▶ **RECORDS SUPPLIED**
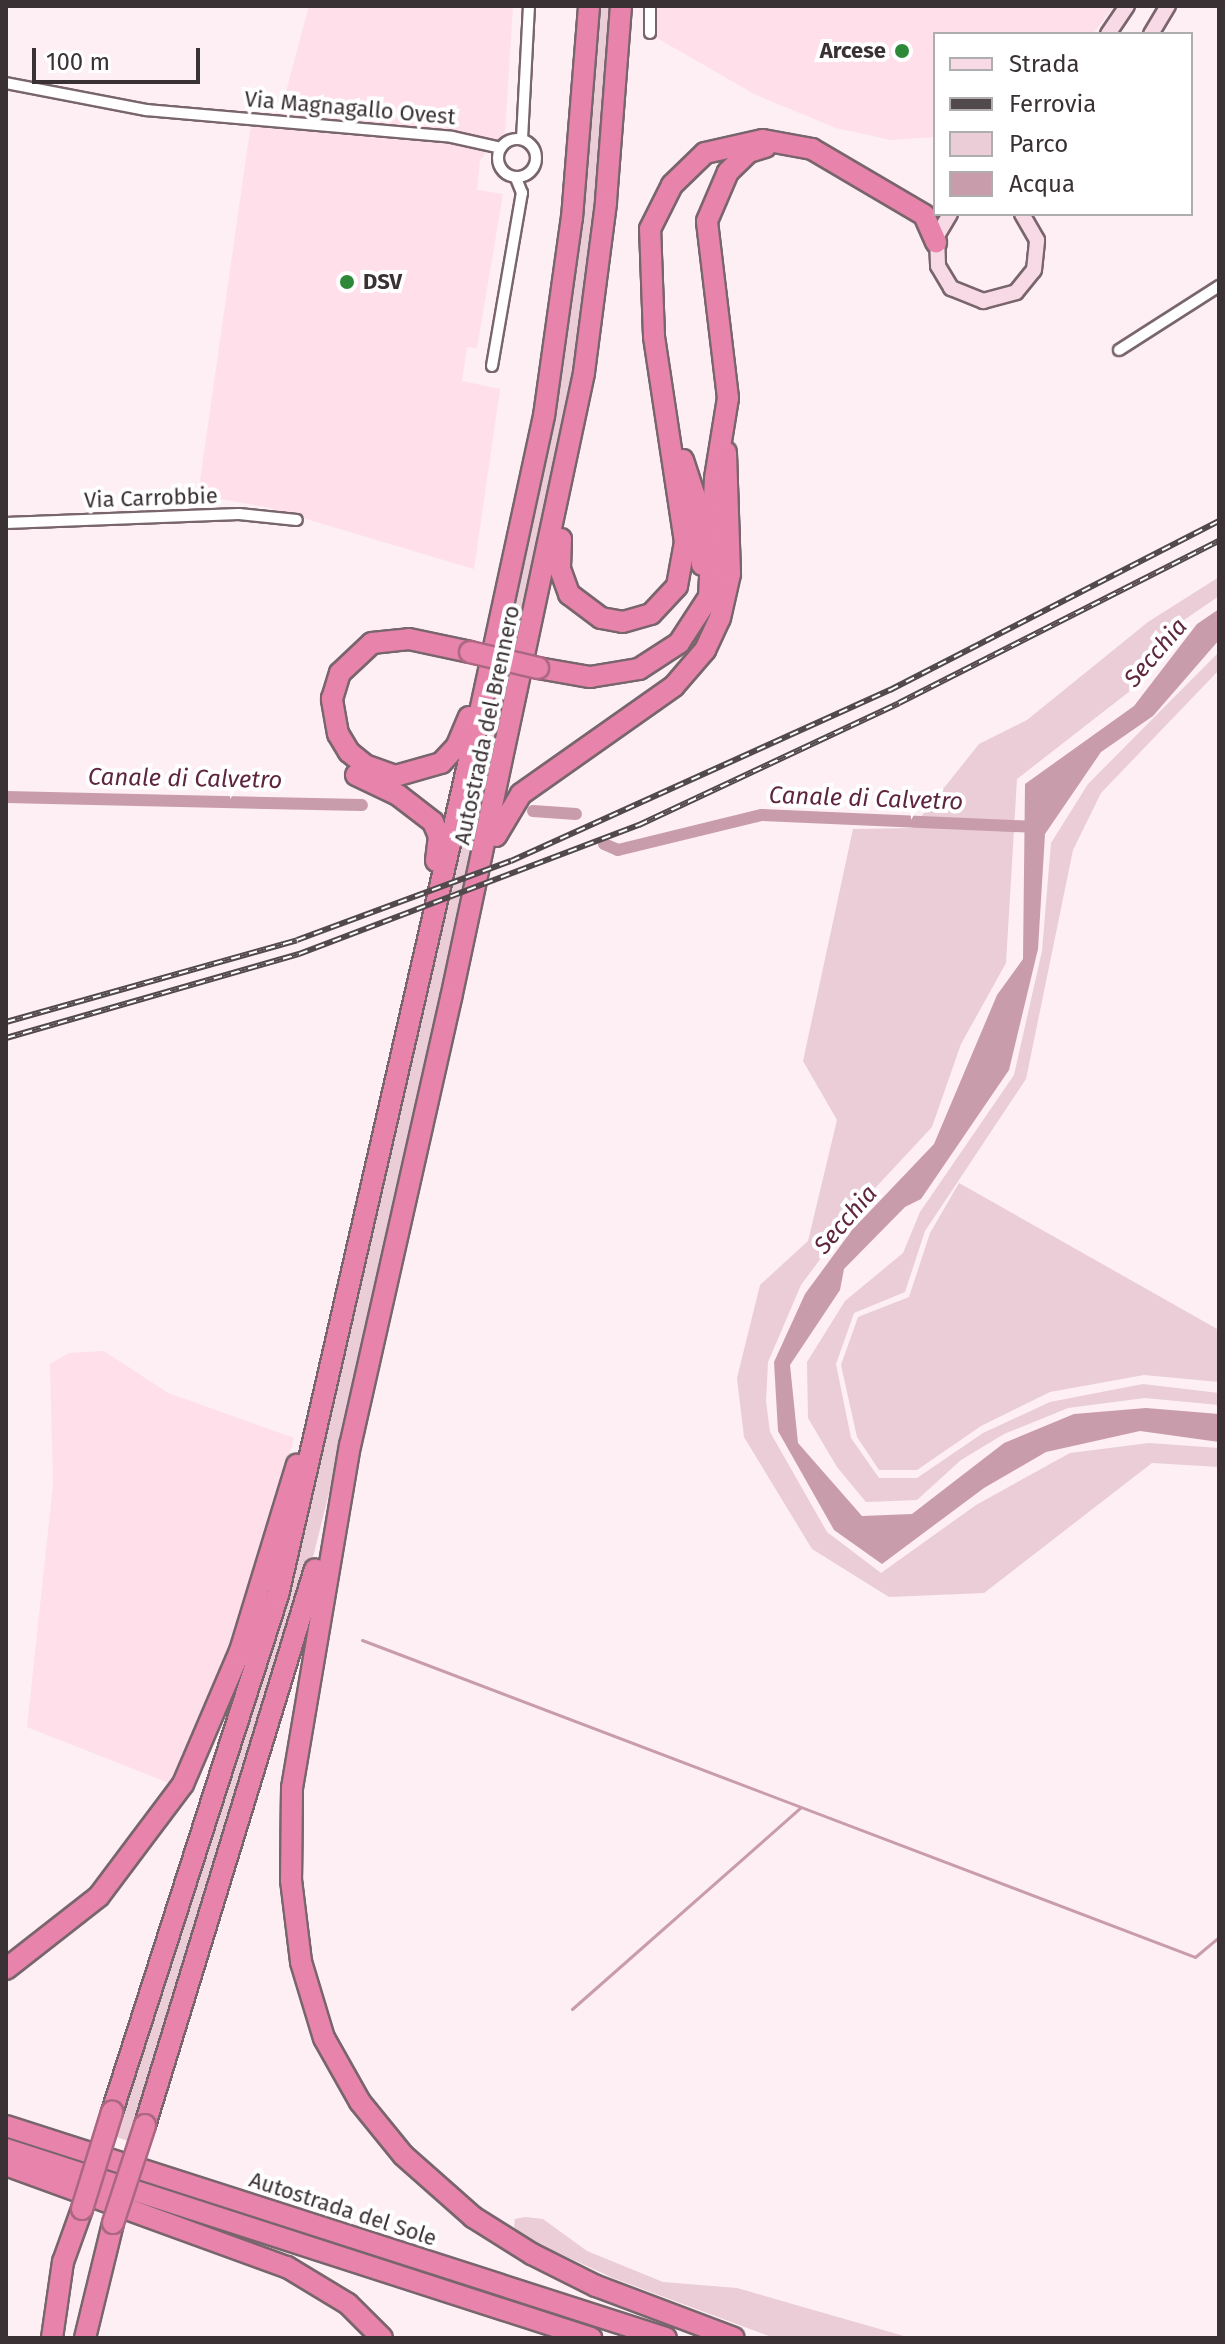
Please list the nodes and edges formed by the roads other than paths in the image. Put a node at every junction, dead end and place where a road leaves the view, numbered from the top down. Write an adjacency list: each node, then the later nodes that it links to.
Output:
1 (529, 6): 11 (street)
2 (589, 6): 29 (highway, Autostrada del Brennero)
3 (621, 6): 24 (highway, Autostrada del Brennero)
4 (650, 6): 9 (street)
5 (1127, 6): 7 (main road)
6 (1168, 6): 8 (main road)
7 (1109, 32)
8 (1152, 32)
9 (650, 33)
10 (6, 83): 13 (street, Via Magnagallo Ovest)
11 (522, 139): 13 (street); 14 (street)
12 (793, 143): 15 (highway); 25 (highway); 26 (highway)
13 (501, 148): 14 (street)
14 (516, 178): 23 (street)
15 (932, 214): 20 (highway)
16 (949, 216): 20 (main road)
17 (1023, 216): 19 (main road)
18 (1039, 216): 19 (main road)
19 (1034, 231): 20 (main road)
20 (936, 242)
21 (1219, 286): 22 (street)
22 (1119, 350)
23 (492, 366)
24 (584, 373): 25 (highway); 33 (highway, Autostrada del Brennero)
25 (664, 403): 31 (highway)
26 (724, 438): 31 (highway); 33 (highway)
27 (297, 520): 28 (street, Via Carrobbie)
28 (6, 523)
29 (516, 552): 30 (highway); 32 (highway, Autostrada del Brennero)
30 (472, 646): 31 (highway, bridge); 32 (highway)
31 (540, 661)
32 (423, 966): 34 (highway, Autostrada del Brennero)
33 (451, 998): 35 (highway, Autostrada del Brennero)
34 (344, 1316): 36 (highway); 40 (highway, bridge)
35 (350, 1445): 41 (highway, bridge); 45 (highway)
36 (6, 1969)
37 (6, 2126): 44 (highway, Autostrada del Sole)
38 (6, 2149): 43 (highway, Autostrada del Sole)
39 (6, 2165): 42 (highway)
40 (52, 2338)
41 (85, 2338)
42 (382, 2338)
43 (591, 2338)
44 (666, 2338)
45 (734, 2338)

▶ **TASK REQUIREMENTS**
Give back the material above exactly, without pictures.

▶ **SOLUTION FOR THIS TASK**
Please list the nodes and edges formed by the roads other than paths in the image. Put a node at every junction, dead end and place where a road leaves the view, numbered from the top down. Write an adjacency list: each node, then the later nodes that it links to.
Output:
1 (529, 6): 11 (street)
2 (589, 6): 29 (highway, Autostrada del Brennero)
3 (621, 6): 24 (highway, Autostrada del Brennero)
4 (650, 6): 9 (street)
5 (1127, 6): 7 (main road)
6 (1168, 6): 8 (main road)
7 (1109, 32)
8 (1152, 32)
9 (650, 33)
10 (6, 83): 13 (street, Via Magnagallo Ovest)
11 (522, 139): 13 (street); 14 (street)
12 (793, 143): 15 (highway); 25 (highway); 26 (highway)
13 (501, 148): 14 (street)
14 (516, 178): 23 (street)
15 (932, 214): 20 (highway)
16 (949, 216): 20 (main road)
17 (1023, 216): 19 (main road)
18 (1039, 216): 19 (main road)
19 (1034, 231): 20 (main road)
20 (936, 242)
21 (1219, 286): 22 (street)
22 (1119, 350)
23 (492, 366)
24 (584, 373): 25 (highway); 33 (highway, Autostrada del Brennero)
25 (664, 403): 31 (highway)
26 (724, 438): 31 (highway); 33 (highway)
27 (297, 520): 28 (street, Via Carrobbie)
28 (6, 523)
29 (516, 552): 30 (highway); 32 (highway, Autostrada del Brennero)
30 (472, 646): 31 (highway, bridge); 32 (highway)
31 (540, 661)
32 (423, 966): 34 (highway, Autostrada del Brennero)
33 (451, 998): 35 (highway, Autostrada del Brennero)
34 (344, 1316): 36 (highway); 40 (highway, bridge)
35 (350, 1445): 41 (highway, bridge); 45 (highway)
36 (6, 1969)
37 (6, 2126): 44 (highway, Autostrada del Sole)
38 (6, 2149): 43 (highway, Autostrada del Sole)
39 (6, 2165): 42 (highway)
40 (52, 2338)
41 (85, 2338)
42 (382, 2338)
43 (591, 2338)
44 (666, 2338)
45 (734, 2338)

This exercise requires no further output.